Stop thinking, and end your problems.
What difference between yes and no?
What difference between success and failure?
Must you value what others value?
Avoid what others avoid?
Other people are excited,
as though they are at a parade.
I alone don’t care,
I alone am expressionless.
Like an infant before it can smile.
Other people have what they need.
I alone possess nothing.
I alone drift about,
like someone without a home.
I am like an idiot, my mind is so empty.
Other people are bright; I alone am dark.
Other people are sharp; I alone am dull.
Other people have a purpose; I alone don’t know.
I drift like a wave on the ocean.
I blow as aimlessly as the wind.
I am different from ordinary people.
I drink from the Great Mother’s breasts.
(Tao Te Ching, chapter 20, translation by Stephen Mitchell)
The other night on Tumblr, I got a message from @bodhioshea asking me to please summarize what I think time is. I said that I think time is a useful construct. And something to the effect that past and future are meaningless. One being no more and the other never being. Or something like that. At least that is how I would respond now. And that is why living in the present moment is really the only thing that is important, since, in reality the present moment is all that exists. Anyway, I got an interesting response from @liarsandbullies that I would like to talk about today. “Living in the moment is almost impossible in the modern world.
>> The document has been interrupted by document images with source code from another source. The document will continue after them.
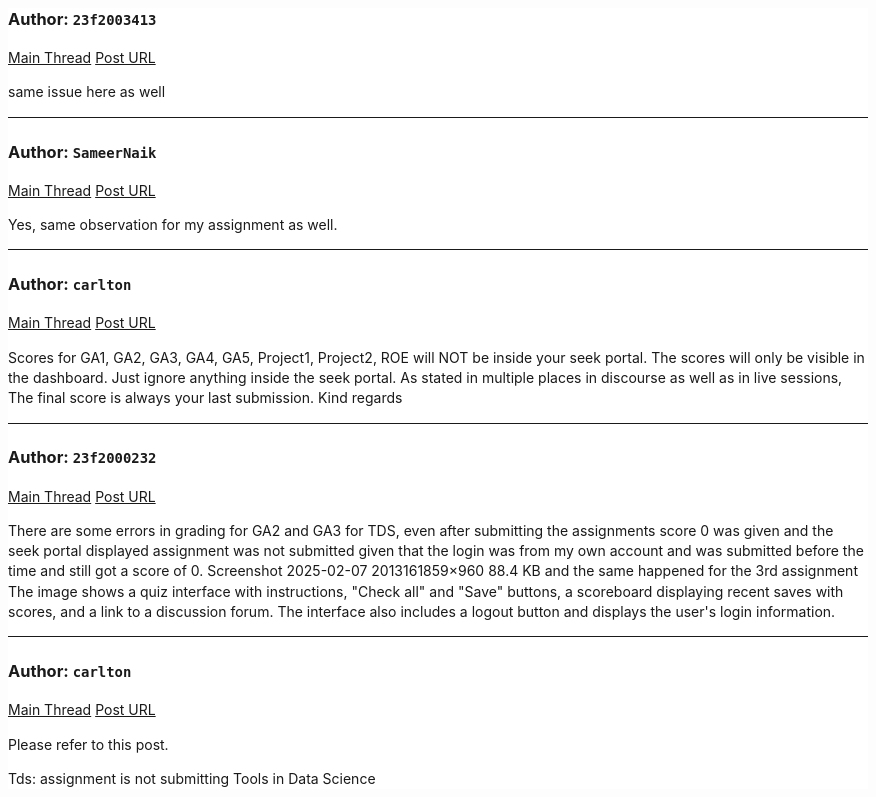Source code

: ### Author: `23f2003413`
[Main Thread](https://discourse.onlinedegree.iitm.ac.in/t/tds-assignment-is-not-submitting/166189)
[Post URL](https://discourse.onlinedegree.iitm.ac.in/t/tds-assignment-is-not-submitting/166189/18)

[post_number]: 18
same issue here as well

---

### Author: `SameerNaik`
[Main Thread](https://discourse.onlinedegree.iitm.ac.in/t/tds-assignment-is-not-submitting/166189)
[Post URL](https://discourse.onlinedegree.iitm.ac.in/t/tds-assignment-is-not-submitting/166189/19)

[post_number]: 19
Yes, same observation for my assignment as well.

---

### Author: `carlton`
[Main Thread](https://discourse.onlinedegree.iitm.ac.in/t/tds-assignment-is-not-submitting/166189)
[Post URL](https://discourse.onlinedegree.iitm.ac.in/t/tds-assignment-is-not-submitting/166189/20)

[post_number]: 20
Scores for GA1, GA2, GA3, GA4, GA5, Project1, Project2, ROE will NOT be inside your seek portal.
The scores will only be visible in the dashboard. Just ignore anything inside the seek portal.
As stated in multiple places in discourse as well as in live sessions, The final score is always your last submission.
Kind regards

[reply_to_post_number]: 19

---

### Author: `23f2000232`
[Main Thread](https://discourse.onlinedegree.iitm.ac.in/t/tds-assignment-is-not-submitting/166189)
[Post URL](https://discourse.onlinedegree.iitm.ac.in/t/tds-assignment-is-not-submitting/166189/21)

[post_number]: 21
There are some errors in grading for GA2 and  GA3 for TDS, even after submitting the assignments score 0 was given and the seek portal displayed assignment was not submitted given that the login was from my own account and was submitted before the time and still got a score of 0.
Screenshot 2025-02-07 2013161859×960 88.4 KB
and the same happened for the 3rd assignment
The image shows a quiz interface with instructions, "Check all" and "Save" buttons, a scoreboard displaying recent saves with scores, and a link to a discussion forum.  The interface also includes a logout button and displays the user's login information.

---

### Author: `carlton`
[Main Thread](https://discourse.onlinedegree.iitm.ac.in/t/tds-assignment-is-not-submitting/166189)
[Post URL](https://discourse.onlinedegree.iitm.ac.in/t/tds-assignment-is-not-submitting/166189/22)

[post_number]: 22
Please refer to this post.




Tds: assignment is not submitting Tools in Data Science


[post_number]: 4
[post_number]: 5
[reply_to_post_number]: 4
[post_number]: 6
[reply_to_post_number]: 5
[post_number]: 7
[post_number]: 10
[post_number]: 11
[reply_to_post_number]: 10
[post_number]: 12
[post_number]: 13
[post_number]: 14
[post_number]: 15
[post_number]: 16
[post_number]: 17
[reply_to_post_number]: 21
[post_number]: 23
[reply_to_post_number]: 20
[post_number]: 24
[post_number]: 25
[reply_to_post_number]: 24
A luxury that few can afford.”
I was thinking of that response throughout my day as I was thinking about today’s chapter from the Tao Te Ching, and what we have been talking about all along on our journey through it. It is my contention that what Lao Tzu is teaching us is that there is an eternal reality which we, in the modern world have lost touch with. We aren’t living in harmony with it. And Lao Tzu has spent a great deal of time discussing the consequences of us losing touch with reality. Lots and lots of problems in the world today. And I think they can all be tied to the fact that we have forgotten the Tao.
So, I was just wondering if it is true that living in the moment is almost impossible in the modern world. And, is it true that living in the moment is a luxury that few can afford. What is truth? Well, I would say that truth is very different from the illusion that we have grown accustomed to in our modern world. While I would agree that it is almost impossible in the modern world to live in the present moment. That is only because we have made it that way. It is only a luxury, because few are willing to pay the cost associated with it. But I don’t find it a luxury, at all. I am living in the present moment in this modern world. I am not dwelling on the past or worried about the future. Today has plenty to keep me occupied. And, I am not a wealthy man; so, my life of leisure is not the result of having a nest egg tucked away that I can draw on. I am just making a conscious choice each and every day to live within my means today and every day.
And, I think of this very personal chapter by Lao Tzu today. It seems weird and out of place at first glance. Nothing like he wrote before or after. I counted twelve times he uses the personal pronoun, I, in this chapter. Evey time I encounter this chapter it reads like a crisis of faith or a dark night of the soul. Or maybe a bout of depression.
But I think Lao Tzu is living in the present moment. That is what he is displaying for us. Often, we make things quite difficult for ourselves. Living isn’t an art. It is drudgery. I know far too many people who are dwelling in the past, or worried about the future. That isn’t healthy living. And, it is not the path to contentment.
What advice does Lao Tzu have for us, today? We can learn a lot from the conversation he was having with himself as he mutters to himself off in some dark corner. Stop thinking, and end your problems. What difference does it make whether you say yes or no? What difference does it make whether you succeed or fail? Must you value what others value? Avoid what others avoid? How ridiculous!
That is Lao Tzu laying it all out for us. He is being remarkably human today. We over think things. We spend countless hours struggling with the choice between yes and no. And, we insist on climbing that ladder which Lao Tzu has warned us already, offers us the same dangers whether we succeed or fail. We simply don’t have to do what everyone else is doing.
In the rest of the chapter Lao Tzu comes to the realization that he is different; and, different is good. Vive la difference!
Do you ever feel like you are alone in the Universe? I know I do, sometimes. Other people are excited like they are at a parade. I alone don’t care and am expressionless. Other people have what they need. I alone possess nothing, just drifting about. I’m like an idiot, my mind is so empty. Other people are bright and sharp and have a purpose. I alone am dark and dull and don’t know. I am drifting like a wave on the ocean. I am blowing about as aimlessly as the wind.
Yes, I am different from other people; but, then again, other people aren’t drinking from the Great Mother’s breasts.